But in reinforcing Russia’s traditional tendencies toward xenophobia, economic isolation and paranoia, food isolation, too, risks creating a modern Sparta. Such a Sparta would be run by a Mafia capo, with the type of autocratic and kleptocratic government that no modern major power today shares, armed with thousands of strategic nuclear weapons and nation-killer nuclear submarines.

A big chance missed

But those are problems for the rest of the world. For Mother Russia, the saddest thing is the big chance missed.

Here in America, it took the better part of a century to bring our own oligarchs, aka “Robber Barons,” under control for the common good.
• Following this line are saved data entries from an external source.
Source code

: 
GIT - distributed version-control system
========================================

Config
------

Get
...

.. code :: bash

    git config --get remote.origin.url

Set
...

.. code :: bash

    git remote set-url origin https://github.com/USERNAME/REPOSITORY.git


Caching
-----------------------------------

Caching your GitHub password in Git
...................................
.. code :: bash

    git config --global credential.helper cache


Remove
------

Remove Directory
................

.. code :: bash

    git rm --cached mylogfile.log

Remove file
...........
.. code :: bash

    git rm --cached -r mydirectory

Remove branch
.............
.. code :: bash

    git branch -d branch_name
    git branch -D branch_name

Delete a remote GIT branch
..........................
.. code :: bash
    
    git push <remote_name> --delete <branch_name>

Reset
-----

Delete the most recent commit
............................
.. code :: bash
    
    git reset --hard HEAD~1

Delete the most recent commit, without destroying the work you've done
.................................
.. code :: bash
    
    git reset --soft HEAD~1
Among other things, it took our antitrust laws, their faithful prosecution over decades, the income tax, and our modern regulatory state. And curbing oligarchs is a never-ending task, as the Koch Brothers and Citizens United now remind us every day.

In his fateful meeting with Khodorkovsky and others, the oligarchs came to Putin of their own accord and offered reform. When he turned them down by turning on and jailing Khodorkovsky, Putin missed a chance that any progressive leader would have eagerly grabbed and cherished. Teddy Roosevelt, our Great American Trust-Buster, would have loved such a meeting!

Only two possible motives make sense. First, Putin might have been afraid that any attempt to reform the thoroughly corrupt system he had built would reflect on him and possibly remove him from office or worse. Second, Putin might have feared that opening Russia to real business would subject it to foreign influence and control—things at which his KGB training instinctively recoiled. Once a spook, always a spook.

Whatever the reason, in that meeting Putin missed a big chance to turn Russia into a real modern economy and to modernize it rapidly, perhaps as quickly as China and the so-called “Asian Tigers” have modernized. That was a sad day for Mother Russia and for the world.

Coda: An apology to David Brooks

This blog has a tradition of admitting error and apologizing for it. Those things not only clear the air; they are good for truth and for the soul.

So I hereby apologize to conservative pundit David Brooks for belittling his characterization of Putin as “a narcissistic autocrat.”

It was not so much the word “autocrat” that troubled me. For some time, Putin has been more firmly in command of Russia than any other modern ruler commands a major power, let alone a military superpower. What troubled me was the word “narcissistic;” it seemed inaccurate, at least when I credited Putin’s public spirit and vision.

Now, strong evidence of Putin’s corruption leaves little doubt that much of his personal motivation is narcissistic. Even his internal conception of Russia now seems narcissistic. He seems to believe that Russia’s playing by global rules and joining the global economy will somehow be bad for Russia. He has no vision of how joining the rest of the world might make Russia and its people more prosperous, happy and free. That, too, is an odd form of narcissism—a cultural narcissism.

So I willingly confess error. Putin indeed is a narcissistic autocrat. His great tactical intelligence and his superior ability to communicate and persuade mask his utter lack of vision how best to improve his nation and his people’s lot. His already-too-long reign as Russia’s current tsar may yet prove tragic for him, for Russia, and even for the world. A more successful, ever more secret Mafia does not bode a promising future for Russia.